Plusieurs responsables socialistes ont saisi au bond dimanche la promesse faite la veille par Nicolas Sarkozy de "communiquer tous les documents" dans l'affaire de Karachi et réclament que le pouvoir lève réellement les derniers freins à l'enquête. — Aurore Marechal afp.com

Le chef de l'Etat avait promis samedi toute la transparence dans l'affaire Karachi. Le PS l'a pris au mot. Plusieurs responsables socialistes ont saisi au bond dimanche l'engagement de Nicolas Sarkozy à "communiquer tous les documents" dans l'affaire de Karachi et réclament que le pouvoir lève réellement les derniers freins à l'enquête.

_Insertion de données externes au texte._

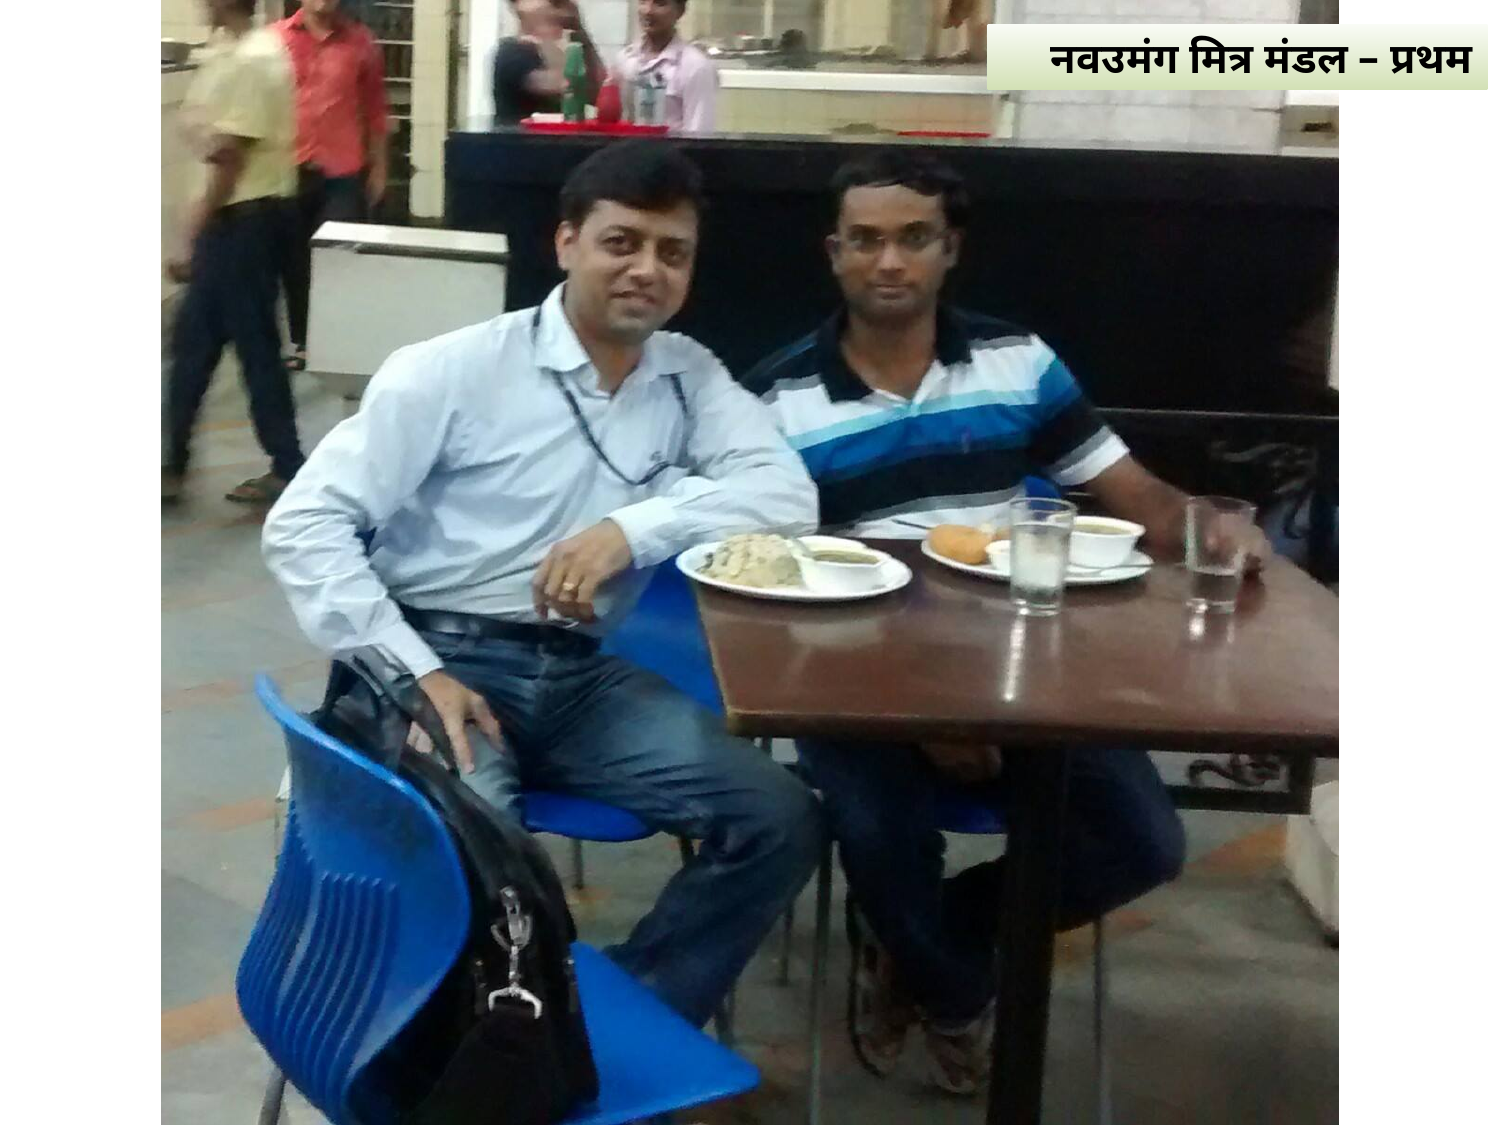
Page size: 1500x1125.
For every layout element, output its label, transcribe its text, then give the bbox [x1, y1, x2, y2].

Le premier à réagir a été Bernard Cazeneuve, rapporteur PS de la mission parlementaire sur l'attentat de Karachi, qui a annoncé qu'il comptait demander la réouverture de ses travaux.

"Je suis surpris. A l'Assemblée, le ministre de la Défense et le garde des Sceaux sont venus dire qu'ils avaient déclassifié tous les documents à l'attention du juge d'instruction", a-t-il lancé.

 

Or "si le président de la République dit vrai aujourd'hui, et qu'il reste encore, dans les armoires de l'Etat, des documents à déclassifier, ces ministres sont venus mentir à la représentation nationale! Cela me choque".

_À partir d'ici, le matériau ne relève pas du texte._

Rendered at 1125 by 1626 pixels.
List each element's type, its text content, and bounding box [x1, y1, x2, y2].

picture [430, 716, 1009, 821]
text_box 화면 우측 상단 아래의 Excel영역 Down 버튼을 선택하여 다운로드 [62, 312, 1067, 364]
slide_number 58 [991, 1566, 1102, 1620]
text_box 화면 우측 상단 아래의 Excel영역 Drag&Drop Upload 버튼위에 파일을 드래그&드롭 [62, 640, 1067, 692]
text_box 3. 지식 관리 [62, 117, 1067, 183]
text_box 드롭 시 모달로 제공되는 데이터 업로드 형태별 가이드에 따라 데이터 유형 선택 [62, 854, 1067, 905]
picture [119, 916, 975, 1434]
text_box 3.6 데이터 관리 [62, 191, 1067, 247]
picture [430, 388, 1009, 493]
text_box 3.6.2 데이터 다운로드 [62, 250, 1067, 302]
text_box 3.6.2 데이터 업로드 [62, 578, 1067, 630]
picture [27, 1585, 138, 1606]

Même son de cloche, du côté du président PS de la commission des Finances de l'Assemblée nationale, Jérôme Cahuzac, qui juge que la mission devrait "probablement" reprendre ses auditions.

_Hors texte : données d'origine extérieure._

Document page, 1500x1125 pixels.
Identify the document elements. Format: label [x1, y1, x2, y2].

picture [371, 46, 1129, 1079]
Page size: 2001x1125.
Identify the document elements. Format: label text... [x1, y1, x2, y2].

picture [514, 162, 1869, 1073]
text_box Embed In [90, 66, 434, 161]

Le député PS demande en outre que le nouveau garde des Sceaux, Michel Mercier, interrompe la procédure d'appel lancée par le parquet dans l'enquête diligentée par Renaud van Ruymbeke.

Le 7 octobre, le ministère public avait fait appel de la décision du juge parisien d'enquêter sur d'éventuelles rétrocommissions liées à la vente de sous-marins au Pakistan en 1994, faisant peser sur son instruction "une menace réelle d'interruption, voire d'annulation", a-t-il souligné.

"Aujourd'hui, tout arrêter serait incompris. On est arrivé à un point où le pouvoir n'a d'autre solution, en tous cas dans un premier temps, que de laisser faire les choses", a mis en garde l'élu du Lot-et-Garonne.

Pour le porte-parole du PS Benoît Hamon, les déclarations faites la veille par le chef de l'Etat valaient aveu : "il reconnaît qu'un certain nombre de documents n'avaient pas été déclassifiés".

Outre le cas précis des documents marqués "secret défense", le socialiste a aussi rappelé que le président (UMP) de l'Assemblée nationale Bernard Accoyer avait refusé jusqu'à présent de transmettre à la justice le contenu d'auditions de la mission parlementaire sur Karachi.

Par ailleurs, "le Conseil constitutionnel a opposé le secret de la délibération des Sages" sur les modalités de la validation des comptes de campagne d'Edouard Balladur pour la présidentielle de 1995, a-t-il rappelé.

Désormais, il s'agit de "faire la clarté, pas simplement de dire qu'on va la faire, mais de passer aux actes et de transmettre les documents aux juges d'instruction", a insisté Benoît Hamon.

A droite, on préfère fustiger des "polémiques totalement politiciennes et pleines d'arrières-pensées", comme l'a dit le ministre du Travail Xavier Bertrand.

Les déclarations de Nicolas Sarkozy ne signifient pas "que l'on a caché quoi que ce soit" mais plutôt "que l'on est prêt à répondre à des demandes supplémentaires", a expliqué pour sa part le ministre de la Défense Alain Juppé.

Le ministre de l'Agriculture Bruno Le Maire s'est lui "réjoui" de l'annonce présidentielle, prônant pour sa part une "transparence totale".

Dans ce dossier aux multiples ramifications, la justice soupçonne que l'attentat, qui avait coûté en 2002 la vie à 15 personnes dont 11 salariés français de la Direction de la Construction navale (DCN), soit lié à l'arrêt par Jacques Chirac du versement de commissions promises à des intermédiaires.